INPUT RECORDS -
'''

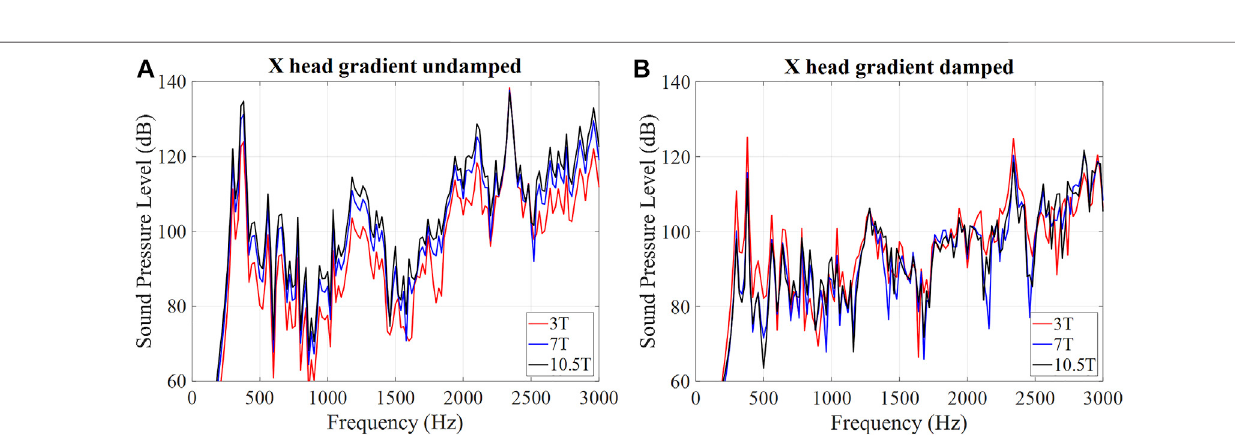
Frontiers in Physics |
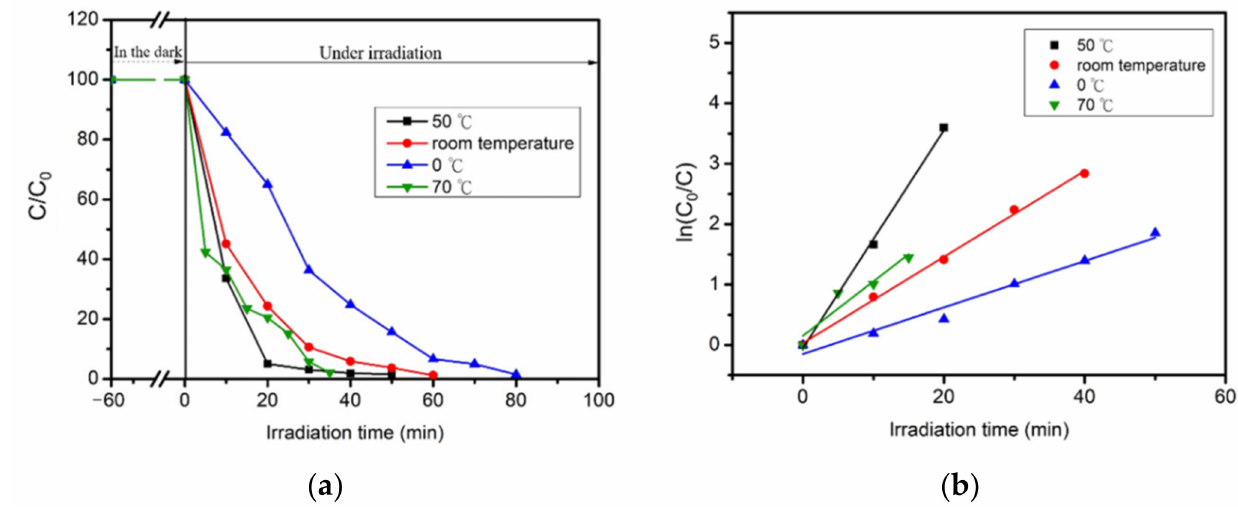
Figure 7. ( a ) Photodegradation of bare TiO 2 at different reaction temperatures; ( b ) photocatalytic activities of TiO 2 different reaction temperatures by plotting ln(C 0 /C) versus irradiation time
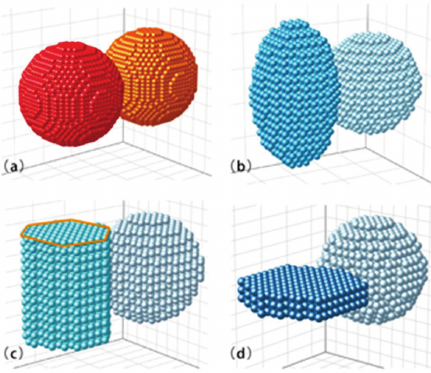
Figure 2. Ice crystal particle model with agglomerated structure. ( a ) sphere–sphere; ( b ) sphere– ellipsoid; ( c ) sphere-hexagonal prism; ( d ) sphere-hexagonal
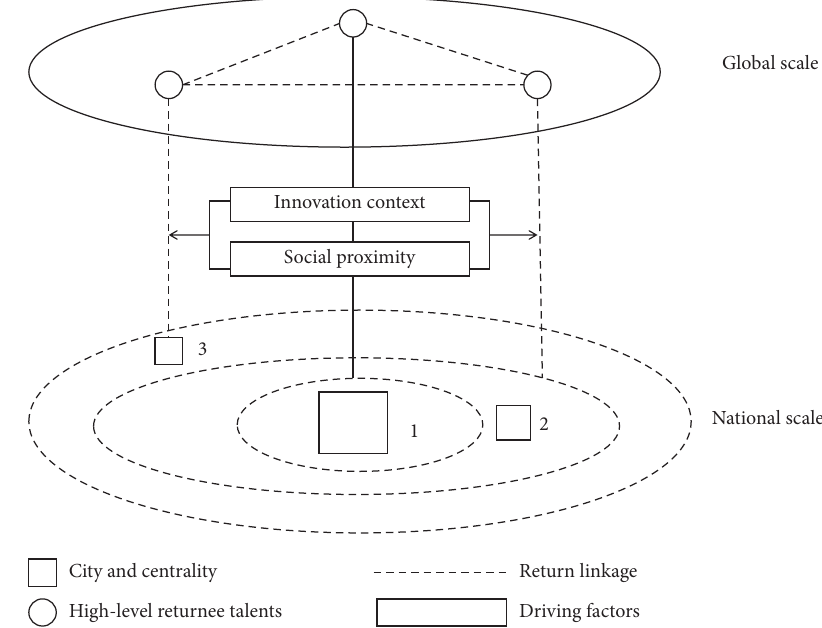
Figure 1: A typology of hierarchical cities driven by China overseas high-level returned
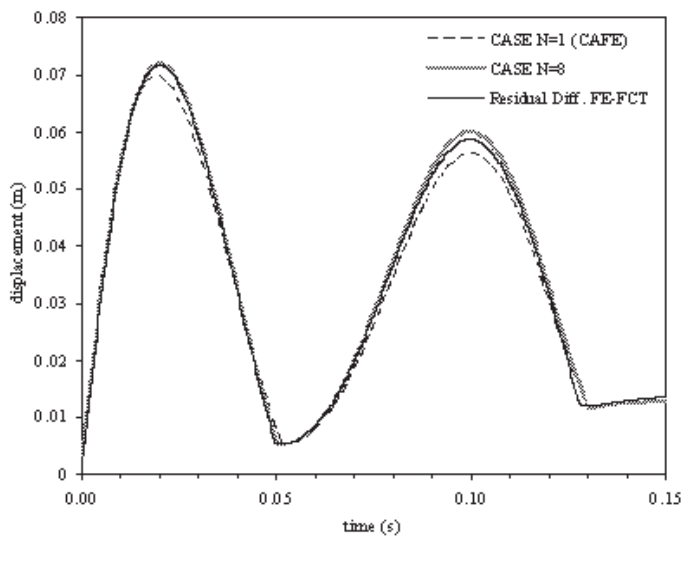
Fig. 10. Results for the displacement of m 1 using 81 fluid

'''
'''

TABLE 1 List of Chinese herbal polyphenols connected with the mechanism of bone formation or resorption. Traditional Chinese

'''

EXERCISE DETAILS - I'd like the number of lines in the listing above that contain the string "with", and only the number.

ANSWER SPACE - 2